Karen, I haven't been on this site for long, so haven't been with you from the beginning of Annie's ordeal. But I can tell from what others are saying and I feel in my heart that you have done everything humanly possible to try and make your baby well and give her a good life. I know your heart is breaking; my own heart is aching for you and Annie and what all you've been through. She's obviously one very much loved little dog, and what you're doing now is the ultimate act of that love. It's so very hard to let go, but as I was once told, we have to go through the pain so that they can go be at rest. You're also very fortunate to have a vet who is honest and has the integrity not to put Annie through any more tests and treatments and whatever to line his own pockets.
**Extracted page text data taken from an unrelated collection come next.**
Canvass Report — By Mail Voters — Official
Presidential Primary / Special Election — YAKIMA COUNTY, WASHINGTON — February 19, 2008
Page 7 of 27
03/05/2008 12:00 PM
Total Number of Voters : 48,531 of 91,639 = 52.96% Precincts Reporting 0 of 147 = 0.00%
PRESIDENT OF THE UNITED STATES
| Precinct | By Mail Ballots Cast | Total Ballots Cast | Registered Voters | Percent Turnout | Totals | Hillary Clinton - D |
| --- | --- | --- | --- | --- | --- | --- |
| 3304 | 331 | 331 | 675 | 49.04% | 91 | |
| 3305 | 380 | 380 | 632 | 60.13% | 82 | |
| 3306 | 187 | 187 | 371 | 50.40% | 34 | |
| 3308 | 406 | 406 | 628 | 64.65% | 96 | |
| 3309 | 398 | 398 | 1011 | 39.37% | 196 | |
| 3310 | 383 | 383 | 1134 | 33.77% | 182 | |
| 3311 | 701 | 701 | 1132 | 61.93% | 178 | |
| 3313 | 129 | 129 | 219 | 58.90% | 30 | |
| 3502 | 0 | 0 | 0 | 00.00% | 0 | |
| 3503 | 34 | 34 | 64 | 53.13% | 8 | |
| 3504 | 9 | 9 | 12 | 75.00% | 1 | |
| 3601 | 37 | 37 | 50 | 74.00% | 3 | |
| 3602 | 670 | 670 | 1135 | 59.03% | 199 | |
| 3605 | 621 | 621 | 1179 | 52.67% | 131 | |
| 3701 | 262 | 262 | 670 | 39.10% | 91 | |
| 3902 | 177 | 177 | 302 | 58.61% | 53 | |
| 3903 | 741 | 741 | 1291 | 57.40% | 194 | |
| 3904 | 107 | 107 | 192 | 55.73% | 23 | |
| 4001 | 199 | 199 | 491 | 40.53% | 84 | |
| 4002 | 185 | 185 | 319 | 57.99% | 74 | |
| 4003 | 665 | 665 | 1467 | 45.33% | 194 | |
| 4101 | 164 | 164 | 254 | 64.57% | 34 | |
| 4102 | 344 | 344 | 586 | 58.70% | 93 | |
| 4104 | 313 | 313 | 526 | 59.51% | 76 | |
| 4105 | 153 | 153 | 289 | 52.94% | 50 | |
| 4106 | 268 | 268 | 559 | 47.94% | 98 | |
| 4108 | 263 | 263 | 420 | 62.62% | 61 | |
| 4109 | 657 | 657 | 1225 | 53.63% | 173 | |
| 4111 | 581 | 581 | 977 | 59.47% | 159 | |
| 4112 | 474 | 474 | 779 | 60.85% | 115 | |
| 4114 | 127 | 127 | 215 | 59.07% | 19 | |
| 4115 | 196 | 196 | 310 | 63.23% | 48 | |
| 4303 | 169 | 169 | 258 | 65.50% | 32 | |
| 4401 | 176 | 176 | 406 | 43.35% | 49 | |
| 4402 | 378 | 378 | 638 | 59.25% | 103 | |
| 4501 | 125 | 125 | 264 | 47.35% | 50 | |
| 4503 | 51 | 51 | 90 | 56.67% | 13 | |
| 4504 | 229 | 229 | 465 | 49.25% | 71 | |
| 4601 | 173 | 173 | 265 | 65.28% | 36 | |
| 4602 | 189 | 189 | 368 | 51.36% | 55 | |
God bless you and your family at this very sad time. God bless Annie and give her peace.


----------



## chowder (Sep 7, 2008)

I'm so sorry that you had to go through this and make the final decision. Sometimes we continue on and on and the hardest thing of all is making that decision that we know down deep is best for them, even though it is not what is best for us. It hurts so much each time. 

Please accept all our condolences here and know that you are in our thoughts.


----------



## Makovach (Jan 24, 2012)

Oh my, words can not express how I feel for you and your family.

You have done everything humanly possible. This decision has to be very hard on you and your family.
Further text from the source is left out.